Se calhar por vezes devia coibir-me de fazer comentários do tipo: "aqueles só usam o cérebro para arrefecer o sangue…" mas é mais forte do que eu, e na verdade isso não espelha aquilo que eu verdadeiramente penso acerca das pessoas.

 

O que eu acho é que, na expressão inolvidável do L: "são pessoas a serem pessoas". Pessoas em todo o seu esplendor e na plenitude das suas misérias, incluindo eu próprio, claro está.

 

Tento ou pelo menos gostaria de ser tal como me descrevo no meu blog de corrida:

 

"Corredor de montanha por paixão, cientista de formação, engenheiro por necessidade, amador da palavra escrita.
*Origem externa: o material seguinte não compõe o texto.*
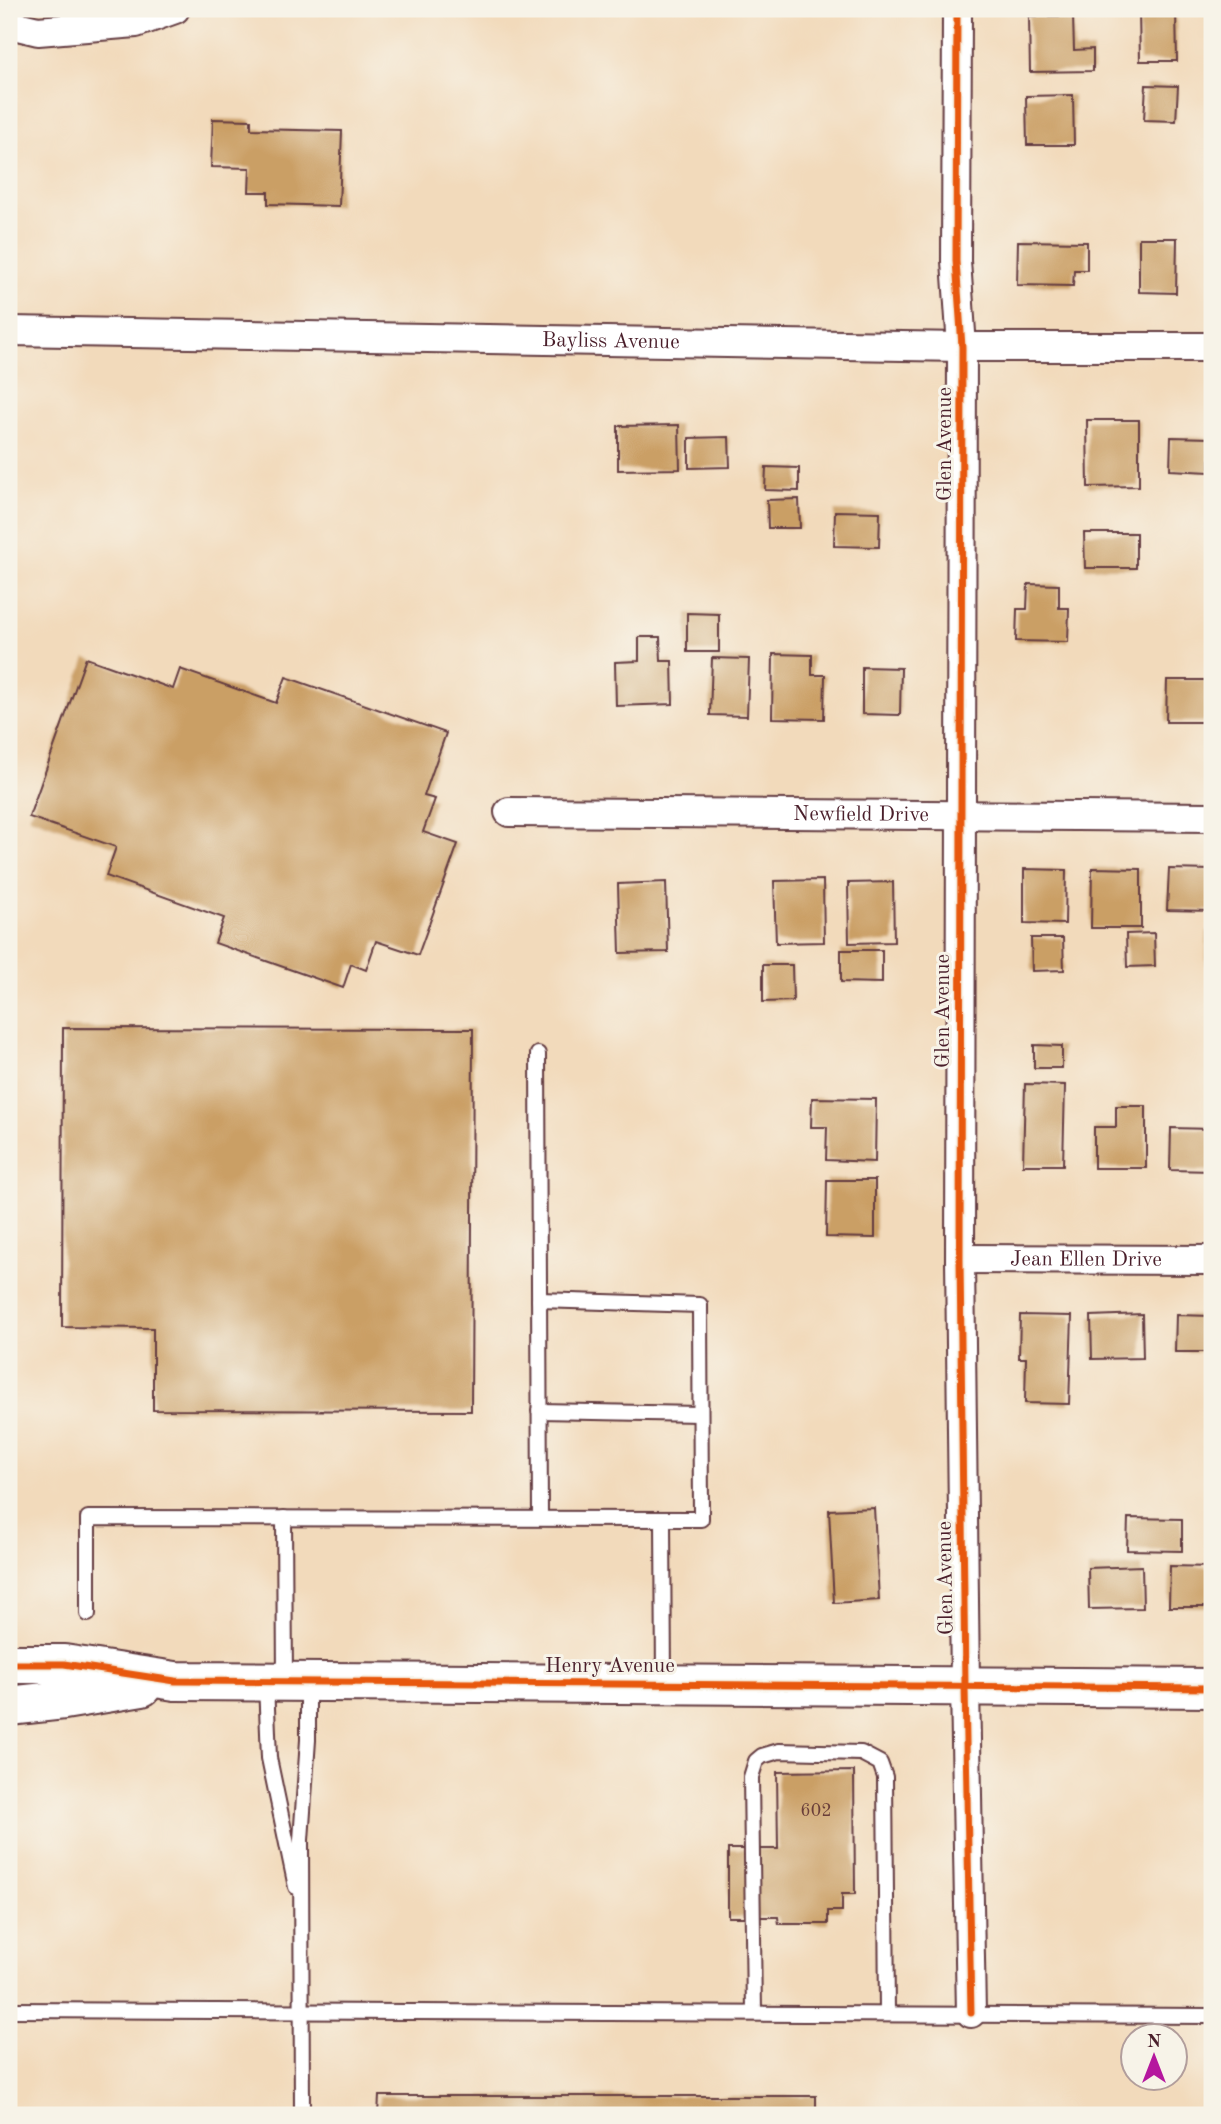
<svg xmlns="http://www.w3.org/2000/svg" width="1221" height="2124" font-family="'Old Standard TT',serif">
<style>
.building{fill:#ca9f65}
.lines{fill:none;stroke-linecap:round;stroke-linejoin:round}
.lane-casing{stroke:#633b41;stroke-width:18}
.street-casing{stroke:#633b41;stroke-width:32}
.secondary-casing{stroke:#633b41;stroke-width:42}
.lane{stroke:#fff;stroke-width:14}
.street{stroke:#fff;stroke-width:28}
.secondary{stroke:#fff;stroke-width:38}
.cycleway-casing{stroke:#f7f3e8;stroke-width:11}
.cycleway{stroke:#e8590c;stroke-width:7}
.labels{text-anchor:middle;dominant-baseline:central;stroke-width:6;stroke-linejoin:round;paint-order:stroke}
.number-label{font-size:18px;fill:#6a3f3a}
.street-label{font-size:21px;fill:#4a1f2b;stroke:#f7f3e8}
</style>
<rect width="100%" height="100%" fill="#f7f3e8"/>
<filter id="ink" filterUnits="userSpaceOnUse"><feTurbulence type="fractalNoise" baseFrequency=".0143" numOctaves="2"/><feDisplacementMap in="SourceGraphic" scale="14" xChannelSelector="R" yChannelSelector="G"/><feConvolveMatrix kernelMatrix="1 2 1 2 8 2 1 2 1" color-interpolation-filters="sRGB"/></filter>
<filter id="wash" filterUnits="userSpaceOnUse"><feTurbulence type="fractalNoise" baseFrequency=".00686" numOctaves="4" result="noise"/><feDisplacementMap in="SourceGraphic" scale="28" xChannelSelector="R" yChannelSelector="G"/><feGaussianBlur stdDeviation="1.57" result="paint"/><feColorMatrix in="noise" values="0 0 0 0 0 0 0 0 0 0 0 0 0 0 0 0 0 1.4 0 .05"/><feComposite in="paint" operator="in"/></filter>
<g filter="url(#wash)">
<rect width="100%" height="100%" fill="#f2dabb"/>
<g id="blocks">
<!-- building -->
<g class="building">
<polygon points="1176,10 1177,61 1140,61 1139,11"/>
<polygon points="1029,16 1073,16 1074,50 1093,49 1093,71 1030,72"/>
<polygon points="1146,85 1178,86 1176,121 1144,120"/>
<polygon points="1073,95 1074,145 1027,145 1026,96"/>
<polygon points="213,119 251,120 251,129 342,131 339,206 268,204 268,192 249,192 250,168 211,167"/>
<polygon points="1139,238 1177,238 1176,293 1139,292"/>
<polygon points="1018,241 1087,242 1087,270 1074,270 1073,286 1017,285"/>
<polygon points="1087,420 1139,420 1139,486 1088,487"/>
<polygon points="679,425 680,469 618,470 618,426"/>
<polygon points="729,437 730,467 689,468 689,438"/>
<polygon points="1171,437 1211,438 1210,472 1170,470"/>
<polygon points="766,467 799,468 799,491 765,490"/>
<polygon points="799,499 800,528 768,528 767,500"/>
<polygon points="835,511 880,512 879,547 834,546"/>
<polygon points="1084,533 1136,533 1136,568 1085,568"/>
<polygon points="1028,584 1059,585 1059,608 1069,608 1068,642 1016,641 1017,609 1027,609"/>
<polygon points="687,613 719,614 719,652 687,652"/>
<polygon points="639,637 660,637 661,661 672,661 673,704 616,706 615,662 639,661"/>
<polygon points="773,654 812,655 812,675 825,675 824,719 772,718"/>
<polygon points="86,658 173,689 180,669 276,703 286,677 446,733 424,796 435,799 423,832 458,844 418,955 376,941 366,970 351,964 343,988 215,943 224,918 106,876 116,847 29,817"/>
<polygon points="712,658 749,659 747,716 710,715"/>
<polygon points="862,667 901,668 900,715 862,714"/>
<polygon points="1167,680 1212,680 1212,722 1166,722"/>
<polygon points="1092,868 1141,869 1141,928 1091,928"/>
<polygon points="1024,869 1066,870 1065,924 1024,923"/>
<polygon points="1169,869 1212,870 1212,911 1167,910"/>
<polygon points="823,880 824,942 776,943 774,881"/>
<polygon points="666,882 668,952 620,953 618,884"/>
<polygon points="893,882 894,942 849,943 848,883"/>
<polygon points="1207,931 1212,931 1212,965 1206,965"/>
<polygon points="1154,933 1155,966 1127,967 1126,934"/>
<polygon points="1031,938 1063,938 1064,970 1032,971"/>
<polygon points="841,950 882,950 882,983 841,982"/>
<polygon points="763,965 792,965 793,1001 763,1002"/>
<polygon points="63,1028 473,1029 471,1411 153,1410 153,1328 62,1327"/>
<polygon points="1034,1045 1062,1046 1062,1068 1034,1068"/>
<polygon points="1025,1084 1065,1085 1063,1165 1023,1165"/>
<polygon points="812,1098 876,1099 875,1162 826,1160 827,1127 811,1127"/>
<polygon points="1116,1106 1146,1106 1146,1168 1094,1168 1094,1127 1116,1127"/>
<polygon points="1171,1128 1212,1129 1212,1171 1170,1170"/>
<polygon points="827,1180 875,1180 875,1238 826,1237"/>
<polygon points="1142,1314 1143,1358 1092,1359 1091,1316"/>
<polygon points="1020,1315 1072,1316 1069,1404 1025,1403 1026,1358 1019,1358"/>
<polygon points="1176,1315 1212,1316 1212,1352 1175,1352"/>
<polygon points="874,1508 879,1600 834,1603 829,1510"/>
<polygon points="1128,1518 1182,1519 1182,1551 1127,1550"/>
<polygon points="1142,1566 1143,1608 1089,1609 1088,1568"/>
<polygon points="1170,1566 1212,1567 1212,1607 1169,1607"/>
<polygon points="854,1771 855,1894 842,1894 842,1911 828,1911 828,1924 779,1924 778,1917 728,1917 728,1849 778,1849 777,1772"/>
<polygon points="379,2096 816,2096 816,2115 378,2115"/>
</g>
</g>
</g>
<g filter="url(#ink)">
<use href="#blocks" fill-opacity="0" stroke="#633b41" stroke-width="2"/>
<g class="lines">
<defs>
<g id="lane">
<polyline points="538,1054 540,1518"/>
<polyline points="539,1411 700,1414"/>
<polyline points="284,1518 285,1681"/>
<polyline points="663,1519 664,1682"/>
<polyline points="88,1614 88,1518 701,1519 700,1305 539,1300"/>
<polyline points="266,1683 269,1758 296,1887"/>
<polyline points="9,2010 1212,2016"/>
<polyline points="754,2013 751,1777 756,1761 762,1756 779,1751 861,1753 880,1763 885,1777 887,2013"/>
<polyline points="302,2115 301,1840 308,1740 308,1683"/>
</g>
<g id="street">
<polyline points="957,9 956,261 962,347 960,1259 965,1686 971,2013"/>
<polyline points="9,24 38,31 136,23 175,9"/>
<path id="s1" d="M 9,331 L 962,347 L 1212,347"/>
<path id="s2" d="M 509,812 L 1212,817"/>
<path id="s3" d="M 960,1259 L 1212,1260"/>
</g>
<g id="secondary">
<polyline points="9,1664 64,1664 175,1681 1212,1688"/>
<polyline points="9,1706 64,1700 142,1687"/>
</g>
</defs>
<!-- lane casing -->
<use href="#lane" class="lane-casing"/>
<!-- street casing -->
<use href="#street" class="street-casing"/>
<!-- secondary casing -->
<use href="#secondary" class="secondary-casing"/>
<!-- lane -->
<use href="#lane" class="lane"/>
<!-- street -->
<use href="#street" class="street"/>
<!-- secondary -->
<use href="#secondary" class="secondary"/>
<defs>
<g id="cycleway">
<polyline points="957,9 956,261 962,347 960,1259 965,1686 971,2013"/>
<polyline points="9,1664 64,1664 175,1681 1212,1688"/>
</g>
</defs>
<!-- cycleway casing -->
<use href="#cycleway" class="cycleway-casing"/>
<!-- cycleway -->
<use href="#cycleway" class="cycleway"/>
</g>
</g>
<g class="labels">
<!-- number labels -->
<g class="number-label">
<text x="816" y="1811">602</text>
</g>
<!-- street labels -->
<g class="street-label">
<text stroke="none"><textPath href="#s1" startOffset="602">Bayliss Avenue</textPath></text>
<text transform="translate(945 444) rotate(-90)">Glen Avenue</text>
<text stroke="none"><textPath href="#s2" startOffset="352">Newfield Drive</textPath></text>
<text transform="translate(943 1011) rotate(-90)">Glen Avenue</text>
<text stroke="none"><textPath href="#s3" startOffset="126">Jean Ellen Drive</textPath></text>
<text transform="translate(946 1578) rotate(-91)">Glen Avenue</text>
<text x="610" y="1666">Henry Avenue</text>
</g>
</g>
<!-- margin -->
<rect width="1221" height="2124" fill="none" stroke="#f7f3e8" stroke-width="35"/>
<!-- north arrow -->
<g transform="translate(1154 2057)"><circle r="33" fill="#f7f3e8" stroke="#b29e9c" stroke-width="2"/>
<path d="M0-5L12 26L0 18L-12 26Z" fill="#b5179e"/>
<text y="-10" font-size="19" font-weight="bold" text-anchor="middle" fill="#4a1f2b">N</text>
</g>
</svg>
As pessoas são o fenómeno mais intrigante do universo: contraditórias, vastas, profundas, capazes de conter tudo e o seu contrário. A vida é uma enorme, louca e bela aventura, que nos dá uma única oportunidade para trilhar o caminho. Há que aproveitar ao máximo."

 

E eu tenho tido o privilégio de privar com pessoas fantásticas. Em todas as equipas por onde tenho passado e por todas as equipas com quem tenho interagido. Pessoas fora de série a nível profissional mas também a nível pessoal. Que são capazes de dar do seu tempo para ajudar um colega, ou para solucionar o problema de um cliente.

 

Trabalhar nas operações é um trabalho muito desafiante, duro e pouco reconhecido. Se fosse mais reconhecido, ver-se-iam pessoas a mudar da engenharia para as operações e não o contrário.

 

Mas dá cá uma tarimba! Acho que deveria ser uma enorme mais valia no CV.

 

Neste relato existirão com certeza muitas imprecisões, nas data e nos acontecimentos. A memória tem filtros muito seletivos, e na verdade não é de todo uma tela em que os eventos passados são projetados tal como sucederam. É antes uma tela onde recriamos o passado com base em todas as experiências que tivemos desde então. Daí que para duas pessoas diferentes, mesmo o passado comum é sempre algo distinto. Mas, dito isto, há sempre muitos elementos que unem.